Delta Secondary classes collaborate to build cabin

March 14, 2014

Drafting and carpentry students combine skills to design and construct vacation home for Ladner family

Julia Vergara / Delta Optimist 

This year's Delta Secondary drafting and carpentry students combined their skills to draw and construct a cabin for a Ladner family in 100 Mile House.

In previous years the carpentry students in Wayne McKinnon's class have had an opportunity to build vacation homes, sheds and garages, while students in Glen Addison's drafting class have created drawings and models of numerous projects.

For the first time this year, the classes collaborated on a single project. The drafting class did the drawings for the cabin that's being built by the construction class on the grounds of the Ladner high school, allowing drafting students to see walls drawn on computer software go up before their eyes.

Principal Terry Ainge says it's an initiative by the teachers of the tech classes.

"They are trying to create real relevant experiences for their students," Ainge says.

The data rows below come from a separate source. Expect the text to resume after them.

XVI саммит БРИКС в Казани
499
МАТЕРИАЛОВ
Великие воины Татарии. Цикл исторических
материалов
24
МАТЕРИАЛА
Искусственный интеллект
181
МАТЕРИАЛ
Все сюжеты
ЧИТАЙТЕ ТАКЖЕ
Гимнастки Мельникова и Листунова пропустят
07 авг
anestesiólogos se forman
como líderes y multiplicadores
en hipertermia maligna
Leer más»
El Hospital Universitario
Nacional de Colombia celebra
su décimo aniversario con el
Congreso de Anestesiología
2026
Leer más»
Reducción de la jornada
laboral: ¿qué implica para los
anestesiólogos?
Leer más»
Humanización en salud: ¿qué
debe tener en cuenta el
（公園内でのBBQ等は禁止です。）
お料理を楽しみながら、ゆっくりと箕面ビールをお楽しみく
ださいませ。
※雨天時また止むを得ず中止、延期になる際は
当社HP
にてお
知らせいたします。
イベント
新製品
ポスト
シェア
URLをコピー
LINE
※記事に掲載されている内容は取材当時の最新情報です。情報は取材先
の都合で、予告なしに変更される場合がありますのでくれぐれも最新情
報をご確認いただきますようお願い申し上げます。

Since September, a team of five drafting students has been creating drawings on AutoCAD for carpentry students. Students from both classes have been working together for months and the cabin is now ready to be assembled in 100 Mile House.

Ainge says it's exciting for students to take a project from concept to fruition. "It exposes them through various stages of project management," he says, adding they usually only see their own discipline area.

"The drafting students are now able to see the next stages, walk outside and see what's happening through the construction process and see their design come to life. And the construction students are able to know where the concept, these ideas, came from. There is an opportunity for an exchange, some real authentic feedback."

Carpentry teacher McKinnon says the cabins have to be designed and built to code.

"These houses have to pass inspection and the plans have to go through the municipality for an approval as well," he says.

"We can take a little extra time here at the school because we are learning as we go, but when it's done, it has to be as professional as any other house that's built."

One of McKinnon's carpentry students, Jace Day, who is part of the crew that will go to assemble the cabin in 100 Mile House, plans to pursue trades after completing high school.

"This gives me an experience working with floor plans and drawings and also it's just good to see on a resume, to see that I have built a cabin," Day says.

Drafting teacher Addison says his students were pretty excited to see their drawings come to life.

"That changes things.

Not too many students get to do that. They get to actually start from zero, with some ideas and then put it together, make some changes and start to see it grow." Matthew Wegener, one of Addison's students, says: "I get to see it (the plans) evolve over time and see it built up and make changes."

Ashley Robinson, who is planning to study architectural design upon graduation, is also pleased to have been involved in the process.

"It's definitely a different experience because we haven't done anything like this."